„WIE WIR UNSER HIRN BESSER NUTZEN“ 
Das Beste, Reader’s Digest,  Ausgabe Dezember 2006

Wieso hat man ein besseres Sprachverständnis, wenn man musiziert?

Weil zum Beispiel beim Rhythmus­lernen die gleichen Hirnstrukturen involviert sind wie beim Sprachenlernen. Das heisst, Sie trainieren ihr Sprachareal quasi gratis mit, wenn Sie Musik machen. Und solche Transfer­Effekte gibt es viele. Darum werden Schüler automatisch auch in anderen Fächern besser, wenn sie in der Musik Fortschritte machen.

Weshalb gibt es diese Transfer-Effekte gerade bei der Musik?

Weil beim Üben so viele verschie­dene Dinge gleichzeitig beansprucht werden. Wenn ein Kind ein Instrument lernen will, muss es sich regelmässig zusammenreissen und konzentrieren. Es braucht Aufmerksamkeit und Selbstdisziplin. Überdies muss es lernen, Musikphrasen abzuspeichern und auswendig zu spielen; so wird das Arbeitsgedächtnis trainiert. Und dann fördert Musik auch die Leistungsmotivation.

Warum?

Weil wir mit der Zeit merken, dass wir mit viel Einsatz und Konzentra­tion etwas hervorbringen können, das sich schön anhört. Das ist ein wunder­bares Ereignis - und wir empfinden Stolz. Stolz ist die schönste Emotion überhaupt. Die können wir uns nämlich nur selbst schenken. Fürs Glück reicht ein Sechser im Lotto. Stolz gibt es nur, wenn man etwas dafür tut. Stolz motiviert, man steckt sich ein noch höheres Ziel, und wenn man es erreicht hat, ist man abermals stolz und schraubt seine Ansprüche nochmals hoch. Stolz ist ein Ansporn zum stetigen Weitermachen.
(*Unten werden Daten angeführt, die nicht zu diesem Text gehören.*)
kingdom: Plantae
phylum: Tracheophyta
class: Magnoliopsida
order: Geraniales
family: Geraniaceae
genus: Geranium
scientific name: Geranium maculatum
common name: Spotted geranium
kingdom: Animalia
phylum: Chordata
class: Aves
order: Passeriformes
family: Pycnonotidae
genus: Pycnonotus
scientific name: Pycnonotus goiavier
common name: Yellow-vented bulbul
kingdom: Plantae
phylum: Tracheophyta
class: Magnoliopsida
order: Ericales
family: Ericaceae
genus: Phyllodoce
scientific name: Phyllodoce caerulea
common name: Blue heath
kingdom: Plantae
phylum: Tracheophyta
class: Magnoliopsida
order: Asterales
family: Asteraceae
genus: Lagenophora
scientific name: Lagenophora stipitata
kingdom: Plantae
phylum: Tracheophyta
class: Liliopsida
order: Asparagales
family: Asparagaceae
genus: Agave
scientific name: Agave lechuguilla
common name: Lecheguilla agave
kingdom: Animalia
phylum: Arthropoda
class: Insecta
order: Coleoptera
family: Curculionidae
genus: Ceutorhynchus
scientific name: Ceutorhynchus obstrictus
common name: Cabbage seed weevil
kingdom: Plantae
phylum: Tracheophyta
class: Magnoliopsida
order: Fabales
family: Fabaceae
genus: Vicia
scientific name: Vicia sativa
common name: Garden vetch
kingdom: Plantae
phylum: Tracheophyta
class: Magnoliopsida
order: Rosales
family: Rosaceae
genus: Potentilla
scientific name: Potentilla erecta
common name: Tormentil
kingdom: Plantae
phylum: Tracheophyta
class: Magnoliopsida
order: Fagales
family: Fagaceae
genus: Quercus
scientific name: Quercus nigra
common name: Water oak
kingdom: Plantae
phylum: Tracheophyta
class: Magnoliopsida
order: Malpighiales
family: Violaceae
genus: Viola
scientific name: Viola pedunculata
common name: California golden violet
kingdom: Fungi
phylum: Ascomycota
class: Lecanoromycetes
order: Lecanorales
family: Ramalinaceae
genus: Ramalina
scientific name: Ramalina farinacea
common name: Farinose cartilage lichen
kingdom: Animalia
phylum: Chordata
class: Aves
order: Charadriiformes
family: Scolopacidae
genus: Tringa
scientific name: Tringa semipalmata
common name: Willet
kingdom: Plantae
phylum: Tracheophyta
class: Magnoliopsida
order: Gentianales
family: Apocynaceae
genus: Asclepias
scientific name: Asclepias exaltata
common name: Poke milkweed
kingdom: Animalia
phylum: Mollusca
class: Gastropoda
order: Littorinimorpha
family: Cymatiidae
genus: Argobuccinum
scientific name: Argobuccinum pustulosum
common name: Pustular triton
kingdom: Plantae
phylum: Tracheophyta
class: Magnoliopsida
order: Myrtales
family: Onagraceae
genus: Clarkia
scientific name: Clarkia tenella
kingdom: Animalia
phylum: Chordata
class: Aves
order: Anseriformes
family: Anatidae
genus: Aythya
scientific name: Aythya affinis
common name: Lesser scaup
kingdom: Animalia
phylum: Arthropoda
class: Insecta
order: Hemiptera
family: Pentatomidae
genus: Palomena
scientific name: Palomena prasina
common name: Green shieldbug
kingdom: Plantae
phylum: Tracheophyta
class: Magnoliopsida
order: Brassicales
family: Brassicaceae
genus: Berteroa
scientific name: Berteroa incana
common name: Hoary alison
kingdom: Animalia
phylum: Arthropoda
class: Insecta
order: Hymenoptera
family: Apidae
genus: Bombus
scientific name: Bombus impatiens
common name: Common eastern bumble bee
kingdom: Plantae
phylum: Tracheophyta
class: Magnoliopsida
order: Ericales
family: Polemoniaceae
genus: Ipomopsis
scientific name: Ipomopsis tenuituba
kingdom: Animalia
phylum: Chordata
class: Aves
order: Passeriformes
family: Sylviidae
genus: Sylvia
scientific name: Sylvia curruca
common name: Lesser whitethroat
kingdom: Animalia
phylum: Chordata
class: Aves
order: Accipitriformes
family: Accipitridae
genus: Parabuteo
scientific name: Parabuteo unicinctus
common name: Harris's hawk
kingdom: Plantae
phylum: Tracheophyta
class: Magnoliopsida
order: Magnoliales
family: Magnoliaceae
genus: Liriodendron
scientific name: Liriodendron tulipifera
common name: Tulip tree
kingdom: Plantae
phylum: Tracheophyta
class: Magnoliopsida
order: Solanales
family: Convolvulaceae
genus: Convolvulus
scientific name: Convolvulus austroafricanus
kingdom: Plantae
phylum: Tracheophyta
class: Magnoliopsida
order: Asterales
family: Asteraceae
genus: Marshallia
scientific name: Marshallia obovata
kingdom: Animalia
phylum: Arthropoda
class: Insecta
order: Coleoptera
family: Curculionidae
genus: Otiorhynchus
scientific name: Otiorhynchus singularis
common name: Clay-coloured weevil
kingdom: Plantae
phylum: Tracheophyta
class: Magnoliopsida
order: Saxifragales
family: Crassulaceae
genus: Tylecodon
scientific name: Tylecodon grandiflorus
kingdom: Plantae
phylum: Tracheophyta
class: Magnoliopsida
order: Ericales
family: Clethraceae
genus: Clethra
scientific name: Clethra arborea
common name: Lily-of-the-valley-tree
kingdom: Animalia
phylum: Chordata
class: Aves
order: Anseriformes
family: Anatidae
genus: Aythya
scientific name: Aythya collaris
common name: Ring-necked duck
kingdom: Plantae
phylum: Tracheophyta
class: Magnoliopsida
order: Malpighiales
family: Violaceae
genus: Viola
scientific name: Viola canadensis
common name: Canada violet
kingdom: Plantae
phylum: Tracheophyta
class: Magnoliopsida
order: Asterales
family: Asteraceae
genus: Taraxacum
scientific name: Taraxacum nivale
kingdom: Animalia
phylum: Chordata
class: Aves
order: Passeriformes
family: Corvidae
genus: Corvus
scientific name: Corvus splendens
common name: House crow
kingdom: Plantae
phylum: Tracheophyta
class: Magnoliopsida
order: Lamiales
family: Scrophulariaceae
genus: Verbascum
Was wir nicht verstehen. Die von Ihnen genannten Faktoren gibt es doch nicht nur in der Musik. Aufmerksamkeit, Auswendiglernen. Disziplin: Das trainiert man doch auch beim Theaterspielen.

Teilweise schon. Theaterspielen hat ja auch einen positiven Effekt - nur ist der nicht so gross wie bei der Musik. Theaterspielen fördert etwa den IQ nur halb so stark wie Musizieren. Der Grund ist: Beim Theater kommen Sie viel schneller zu einem Erfolgserleb­nis. Das tägliche Üben, bei dem man sich sukzessive hoch kämpfen muss und das eben so motivierend wirkt: Das ist in der Musik viel intensiver als beim Theater.

Wie steht es mit Sport?
Wir haben eine Studie mit Eisho­ckeyspielern gemacht. Die können sich sehr gut konzentrieren und haben eine grosse Leistungsmotivation, was ihnen auch in Schule und Beruf Zugute kommt. Das Arbeitsgedächtnis hingegen wird durch Eishockey nicht trainiert. Diese Vielfalt positiver Effekte gibt es wirklich nur bei der Musik.